Assumptions of Power
Generally, the Beta will tell us the chance that the feature is ignored in the sample set [beta = .2, 20% of the time the feature is missed, Power will be .8 in this case]
Jacob Cohen
States that for most researchers, type I error is about 4 times more significant than type II errors
General practice for Power
Generally a power of .8 is enough for the experiment. As the requirement for bigger sample to increased CI is exponential.
Critical value
t-statistic, this will let us know the degree of freedom and how much type II error is present within the dataset
6 pillars of Power Analysis
- Difference of the biological interest
- Variability (std) of the data
- desired Power of the experiment (.8) or 1 - Beta
- Significant Level (.05) or alpha
- Sample Size or Power Forumula
- Alternative Hypothesis (one sided and two sized test)
What is the difference of biological interest?
it is the minimum meaningful effect of biological relevance. Or how effects of the experiment is measured. The smaller the effect size, the smaller the need for sample size
We determine this through previous research or pilot studies.
what is the variability or Standard Deviation of the data?
the variability of the data is how likely the population we sample is random.
to determine this, we use Data from previously related research on the sample population or the baseline of the sample population
Significant Level
the Alpha of the experiment or often times the critical values (t-statistic or p-value) based on the size of the sample size.
One-tailed test
One-tailed test will have the significant value to be closer to 0 and is easier for the data to be significant.
also known as direction test.
Two-tailed test
Two-tailed test will have the significant value to be closer to 0 and is harder for the data to be significant.
also known as non-directional test.
Difference between directional and non-directional test and use case.
- the difference between the test is the way the type of statistics used. t-distribution is for non-directional while the f distribution is for directional.
- you can use the directional test if you are only interested in one quantity over another rather than general difference.
Difference between directional and non-directional test and use case.
- the difference between the test is the way the type of statistics used. t-distribution is for non-directional while the f distribution is for directional.
- you can use the directional test if you are only interested in one quantity over another rather than general difference.
IE, if you are interested in group A testing higher than Group B, then you can use directional test. If you are looking for the differences between the test score of Group A and Group B, then you should use the non-directional test.
non-directional is harder to be significant.
Difference between t-statistic and z-statistic
If you don’t have information on the population sample such as mean, std, sample mean, sample size. Then you use the t-statistic.
you can use the z-statistic if you have those information
what is the p-value and how is it derived
the likelihood that your results happened by chance. it is derived from the t-statistics
if the tested feature is significant and the likelihood of it being a fluke is low (p-value < .05) then the feature is likely to be significant
What is one sample t-test and what is an example of it?
the most common type of t-statistic test.
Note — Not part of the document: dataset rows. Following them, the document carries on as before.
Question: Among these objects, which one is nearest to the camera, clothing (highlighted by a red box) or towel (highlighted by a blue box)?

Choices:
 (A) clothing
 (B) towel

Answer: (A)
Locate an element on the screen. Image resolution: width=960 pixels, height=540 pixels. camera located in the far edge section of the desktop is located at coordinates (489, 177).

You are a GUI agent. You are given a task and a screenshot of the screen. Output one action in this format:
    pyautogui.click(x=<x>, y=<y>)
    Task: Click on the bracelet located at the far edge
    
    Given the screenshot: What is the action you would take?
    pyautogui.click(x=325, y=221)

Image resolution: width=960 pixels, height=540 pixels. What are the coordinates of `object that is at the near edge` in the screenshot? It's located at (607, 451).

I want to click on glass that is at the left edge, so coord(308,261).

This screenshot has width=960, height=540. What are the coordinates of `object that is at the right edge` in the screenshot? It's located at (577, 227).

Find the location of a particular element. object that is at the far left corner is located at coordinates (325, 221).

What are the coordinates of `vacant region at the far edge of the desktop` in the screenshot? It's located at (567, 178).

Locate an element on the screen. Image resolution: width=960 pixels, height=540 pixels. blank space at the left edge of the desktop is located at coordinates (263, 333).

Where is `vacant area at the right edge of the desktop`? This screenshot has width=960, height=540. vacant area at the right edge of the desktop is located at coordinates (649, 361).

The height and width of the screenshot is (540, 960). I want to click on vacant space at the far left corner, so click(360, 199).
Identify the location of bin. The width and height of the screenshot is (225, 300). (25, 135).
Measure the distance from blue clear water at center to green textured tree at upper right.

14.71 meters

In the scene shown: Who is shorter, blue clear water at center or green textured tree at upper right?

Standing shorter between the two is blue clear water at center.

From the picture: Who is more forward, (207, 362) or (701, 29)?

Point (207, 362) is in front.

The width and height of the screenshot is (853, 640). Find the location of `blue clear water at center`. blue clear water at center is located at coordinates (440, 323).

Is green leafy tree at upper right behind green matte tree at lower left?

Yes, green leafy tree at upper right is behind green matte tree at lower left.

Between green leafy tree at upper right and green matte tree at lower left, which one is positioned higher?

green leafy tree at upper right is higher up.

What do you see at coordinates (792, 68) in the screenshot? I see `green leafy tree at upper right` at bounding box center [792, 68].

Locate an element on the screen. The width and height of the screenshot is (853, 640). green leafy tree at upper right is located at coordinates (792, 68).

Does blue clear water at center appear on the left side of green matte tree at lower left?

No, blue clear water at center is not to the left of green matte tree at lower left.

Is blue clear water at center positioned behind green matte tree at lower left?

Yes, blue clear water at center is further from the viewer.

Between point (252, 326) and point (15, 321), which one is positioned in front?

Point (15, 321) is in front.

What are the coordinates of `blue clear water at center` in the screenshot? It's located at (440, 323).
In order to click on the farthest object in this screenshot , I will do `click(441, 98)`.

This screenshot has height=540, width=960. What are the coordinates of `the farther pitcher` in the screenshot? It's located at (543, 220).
You are testing the means of your sample population against the average.
IE. Compare the SAT score of your tutor class to the average SAT score to a broader population.
what is the paired t-test and what is an example of it?
The paired t-test compares the mean between the same sample size over a feature. Good to measure the effect of the feature on the same population over time or some other fixed variable
IE. Test if a new learning program is raising the SAT score of your population. Two features: time and learning program.